Passage provided:
+ + + +
This is the first part of a two-part article – please also read part two – Installing an Antenna – for helpful further information on how to connect your antenna to your radio and how to ‘tune’ your antenna for best performance.
Perhaps the easiest improvement you can make to a two-way radio is also one of the least expensive and definitely the one that will have the greatest impact on both your radio’s transmitting and receiving range. This is the replacement of the antenna.
Although the concept of swapping one antenna for another sounds easy and simple, there are some issues and challenges associated with it. But – keep reading – we’ll help make the challenges easy and issues easily resolved.
This article is designed for people using either Ham type VHF/UHF radios, or alternatively, MURS/GMRS radios. Much of what we say applies to CB radios too, except that their antennas are ideally very much larger (five times larger than 2m/GMRS and 15 times larger than 70cm/MURS).
Note that FRS radios are not allowed to have external antennas, and if you have an HF or other less common Ham radio, then with your General or Extra license, you probably already know most of these things!
+ + + +
Exercise description:
Reproduce the part of the antenna article that begins at the words "This is the first" and stops after "for best performance.". The listing is separate material with no connection to the antenna article.

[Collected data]
+ + + +
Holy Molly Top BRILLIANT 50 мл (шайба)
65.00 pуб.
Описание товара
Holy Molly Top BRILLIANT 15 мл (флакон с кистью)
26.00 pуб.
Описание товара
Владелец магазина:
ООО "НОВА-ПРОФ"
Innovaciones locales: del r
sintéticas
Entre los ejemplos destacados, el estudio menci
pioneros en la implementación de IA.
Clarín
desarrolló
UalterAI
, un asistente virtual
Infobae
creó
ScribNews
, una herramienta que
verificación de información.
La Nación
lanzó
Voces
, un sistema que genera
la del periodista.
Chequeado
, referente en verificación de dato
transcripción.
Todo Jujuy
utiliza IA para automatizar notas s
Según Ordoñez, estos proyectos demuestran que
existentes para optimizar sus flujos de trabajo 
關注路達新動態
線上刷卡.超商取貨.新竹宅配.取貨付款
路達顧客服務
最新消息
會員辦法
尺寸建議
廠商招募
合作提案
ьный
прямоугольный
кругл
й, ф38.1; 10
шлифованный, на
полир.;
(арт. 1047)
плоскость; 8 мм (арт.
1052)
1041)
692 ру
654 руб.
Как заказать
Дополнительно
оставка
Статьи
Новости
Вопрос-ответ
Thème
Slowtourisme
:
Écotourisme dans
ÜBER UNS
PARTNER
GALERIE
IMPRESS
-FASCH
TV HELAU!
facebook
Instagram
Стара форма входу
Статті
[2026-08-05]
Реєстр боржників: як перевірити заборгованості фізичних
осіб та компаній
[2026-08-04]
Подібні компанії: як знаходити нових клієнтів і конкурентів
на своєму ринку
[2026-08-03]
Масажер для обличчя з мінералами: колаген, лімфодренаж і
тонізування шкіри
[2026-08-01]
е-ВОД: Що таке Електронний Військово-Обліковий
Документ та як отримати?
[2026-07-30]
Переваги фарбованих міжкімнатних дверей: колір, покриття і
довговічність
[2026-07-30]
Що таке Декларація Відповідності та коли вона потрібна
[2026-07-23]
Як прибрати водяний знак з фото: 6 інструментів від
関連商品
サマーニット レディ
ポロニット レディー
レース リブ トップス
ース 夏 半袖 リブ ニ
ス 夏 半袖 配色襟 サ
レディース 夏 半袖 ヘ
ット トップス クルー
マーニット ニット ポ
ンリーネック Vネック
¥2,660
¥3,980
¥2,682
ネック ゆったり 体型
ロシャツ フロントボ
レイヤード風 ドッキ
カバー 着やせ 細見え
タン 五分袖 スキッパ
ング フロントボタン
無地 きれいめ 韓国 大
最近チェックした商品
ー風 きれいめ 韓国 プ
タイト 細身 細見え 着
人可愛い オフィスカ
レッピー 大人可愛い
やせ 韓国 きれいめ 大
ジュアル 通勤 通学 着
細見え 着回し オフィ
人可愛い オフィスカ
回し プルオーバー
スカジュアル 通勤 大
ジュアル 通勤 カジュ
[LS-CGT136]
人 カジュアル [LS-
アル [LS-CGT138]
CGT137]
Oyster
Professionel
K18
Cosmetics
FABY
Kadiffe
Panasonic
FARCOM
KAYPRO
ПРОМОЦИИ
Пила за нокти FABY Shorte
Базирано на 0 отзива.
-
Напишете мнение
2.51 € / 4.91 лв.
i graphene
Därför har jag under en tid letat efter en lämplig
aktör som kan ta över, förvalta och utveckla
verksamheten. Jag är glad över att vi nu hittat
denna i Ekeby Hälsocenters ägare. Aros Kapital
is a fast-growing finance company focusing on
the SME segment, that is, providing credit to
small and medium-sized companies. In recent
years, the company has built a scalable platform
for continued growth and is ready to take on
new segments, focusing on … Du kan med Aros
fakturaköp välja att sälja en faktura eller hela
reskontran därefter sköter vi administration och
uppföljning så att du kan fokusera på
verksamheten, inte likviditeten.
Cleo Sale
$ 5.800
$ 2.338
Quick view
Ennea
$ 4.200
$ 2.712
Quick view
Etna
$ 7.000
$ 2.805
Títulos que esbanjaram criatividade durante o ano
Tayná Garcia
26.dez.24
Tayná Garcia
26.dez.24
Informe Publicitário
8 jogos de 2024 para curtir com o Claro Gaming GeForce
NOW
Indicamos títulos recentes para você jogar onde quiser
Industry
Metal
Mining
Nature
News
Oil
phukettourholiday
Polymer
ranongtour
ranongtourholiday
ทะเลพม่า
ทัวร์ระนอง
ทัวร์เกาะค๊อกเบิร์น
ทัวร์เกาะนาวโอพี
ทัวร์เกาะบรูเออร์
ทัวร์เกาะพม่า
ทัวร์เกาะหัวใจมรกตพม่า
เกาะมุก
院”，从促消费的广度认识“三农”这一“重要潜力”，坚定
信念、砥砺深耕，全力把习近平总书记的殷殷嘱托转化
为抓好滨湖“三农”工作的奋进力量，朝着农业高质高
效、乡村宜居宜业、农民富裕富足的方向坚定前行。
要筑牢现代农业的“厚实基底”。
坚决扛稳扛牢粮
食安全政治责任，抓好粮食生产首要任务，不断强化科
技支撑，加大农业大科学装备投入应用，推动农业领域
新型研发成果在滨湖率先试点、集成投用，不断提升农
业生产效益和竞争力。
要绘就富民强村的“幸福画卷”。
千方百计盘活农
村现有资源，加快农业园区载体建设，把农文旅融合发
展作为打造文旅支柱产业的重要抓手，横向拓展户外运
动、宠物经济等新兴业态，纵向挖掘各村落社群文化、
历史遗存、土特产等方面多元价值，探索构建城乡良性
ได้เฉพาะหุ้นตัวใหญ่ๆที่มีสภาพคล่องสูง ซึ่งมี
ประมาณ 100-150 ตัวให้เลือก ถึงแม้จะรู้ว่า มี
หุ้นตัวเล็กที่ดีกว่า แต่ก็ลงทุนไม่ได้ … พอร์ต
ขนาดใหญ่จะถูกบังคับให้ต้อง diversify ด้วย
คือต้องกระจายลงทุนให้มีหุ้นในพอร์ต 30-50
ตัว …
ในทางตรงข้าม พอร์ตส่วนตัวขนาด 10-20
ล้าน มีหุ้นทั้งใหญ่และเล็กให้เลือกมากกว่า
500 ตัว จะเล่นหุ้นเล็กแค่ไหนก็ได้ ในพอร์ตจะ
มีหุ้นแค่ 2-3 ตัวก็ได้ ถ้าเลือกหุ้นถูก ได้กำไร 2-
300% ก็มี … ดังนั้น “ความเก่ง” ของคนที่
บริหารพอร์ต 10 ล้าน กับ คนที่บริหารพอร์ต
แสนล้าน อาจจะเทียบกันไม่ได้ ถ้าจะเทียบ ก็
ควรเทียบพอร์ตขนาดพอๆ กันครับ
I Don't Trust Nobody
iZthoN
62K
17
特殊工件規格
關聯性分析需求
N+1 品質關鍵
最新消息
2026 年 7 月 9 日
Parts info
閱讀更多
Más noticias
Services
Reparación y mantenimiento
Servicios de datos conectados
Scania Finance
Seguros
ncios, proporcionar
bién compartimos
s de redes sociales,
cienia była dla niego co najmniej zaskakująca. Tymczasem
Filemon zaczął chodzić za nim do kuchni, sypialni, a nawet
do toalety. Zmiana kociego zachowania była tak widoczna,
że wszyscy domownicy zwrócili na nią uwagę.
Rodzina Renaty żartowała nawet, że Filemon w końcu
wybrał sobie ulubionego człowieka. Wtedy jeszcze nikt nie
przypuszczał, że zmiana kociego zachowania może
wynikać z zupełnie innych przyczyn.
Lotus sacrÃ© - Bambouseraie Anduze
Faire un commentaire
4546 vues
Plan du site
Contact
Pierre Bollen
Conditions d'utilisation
+ + + +
Your solution:
This is the first part of a two-part article – please also read part two – Installing an Antenna – for helpful further information on how to connect your antenna to your radio and how to ‘tune’ your antenna for best performance.